Tâche à traiter: Restituez à l'identique le passage du texte sur Montaigne et Pascal qui commence à « Pascal annote son » et se termine à « règne; toutes autres choses sont aveugles, sourdes et sans âme. ».

Montaigne écrit : " Les lois se maintiennent... non parce qu'elles sont justes, mais parce qu'elles sont lois... c'est le fondement de leur autorité ". Pascal rétorque : " Rien n'est juste... tout branle avec le temps, la coutume fait toute l'équité; c'est le fondement ... de son autorité ".

Montaigne avance : " Quelle vérité que ces montagnes bornent, qui est mensonge au monde qui se tient au-delà.  Quelle bonté que le trait d'une rivière fait crime " et Pascal reprend : " plaisante justice qu'une rivière borne : vérité en deçà des Pyrénées, erreur au-delà ". Mêmes formules, mêmes exemples, même métaphores...

Pascal annote son Montaigne, il le médite il le repense : " penser fait la grandeur de l'homme " dit Pascal. " Travaillons donc à bien penser ", voila le principe de sa morale. " C'est l'entendement qui domine et qui règle, toutes autres choses sont aveugles, sourdes et sans âme. On croirait presque entendre Voltaire à la fin de Candide ; " Cultivons notre jardin ". Politiquement, les trois discours sur la condition des grands de Pascal reprendront les thèses chères au maire de Bordeaux. Le dernier mot de Pascal et de Montaigne serait ainsi celui du premier livre des Essais : " C'est l'entendement qui domine et qui règne; toutes autres choses sont aveugles, sourdes et sans âme.

Entrées extraites:
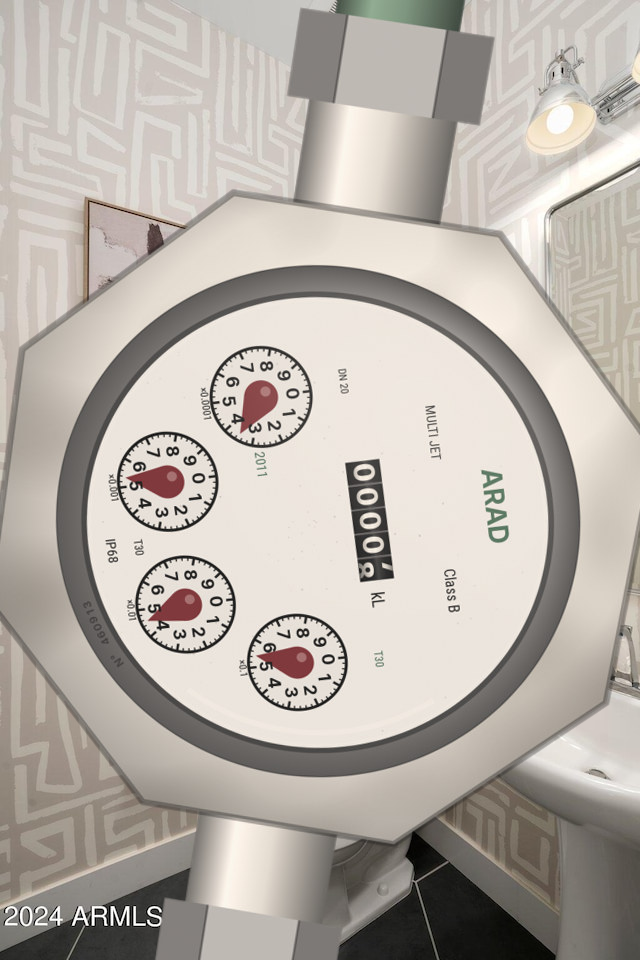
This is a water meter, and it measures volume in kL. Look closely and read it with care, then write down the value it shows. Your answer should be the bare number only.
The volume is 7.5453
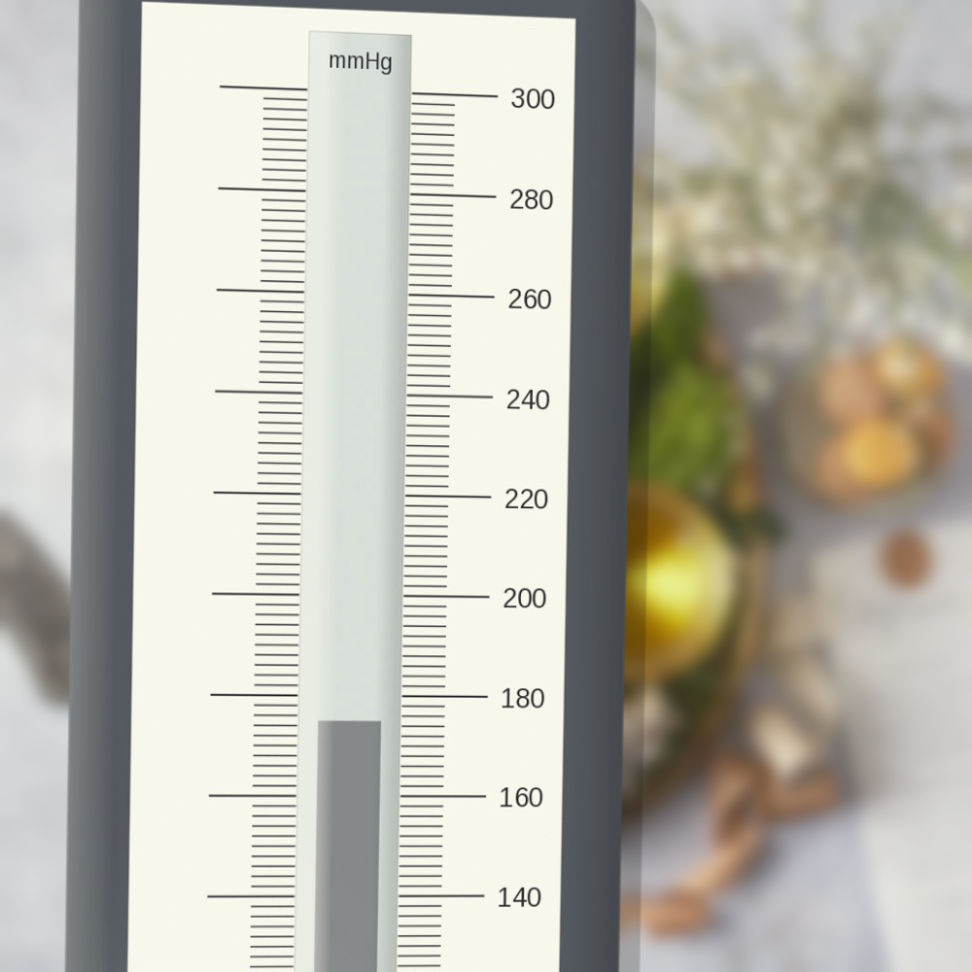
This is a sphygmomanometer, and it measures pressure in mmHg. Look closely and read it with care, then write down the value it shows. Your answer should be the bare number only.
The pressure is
==
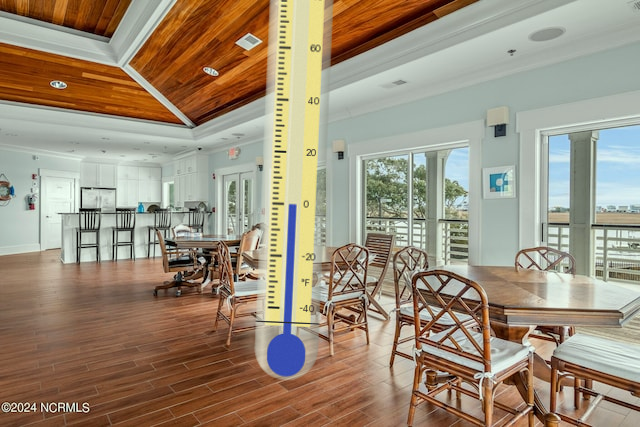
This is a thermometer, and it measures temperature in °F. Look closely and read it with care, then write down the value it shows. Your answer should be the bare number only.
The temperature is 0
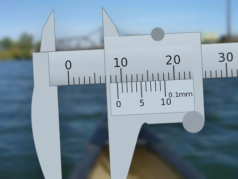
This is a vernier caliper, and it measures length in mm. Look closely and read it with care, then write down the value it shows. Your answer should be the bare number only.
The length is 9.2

Solution de la tâche:
Pascal annote son Montaigne, il le médite il le repense : " penser fait la grandeur de l'homme " dit Pascal. " Travaillons donc à bien penser ", voila le principe de sa morale. " C'est l'entendement qui domine et qui règle, toutes autres choses sont aveugles, sourdes et sans âme. On croirait presque entendre Voltaire à la fin de Candide ; " Cultivons notre jardin ". Politiquement, les trois discours sur la condition des grands de Pascal reprendront les thèses chères au maire de Bordeaux. Le dernier mot de Pascal et de Montaigne serait ainsi celui du premier livre des Essais : " C'est l'entendement qui domine et qui règne; toutes autres choses sont aveugles, sourdes et sans âme.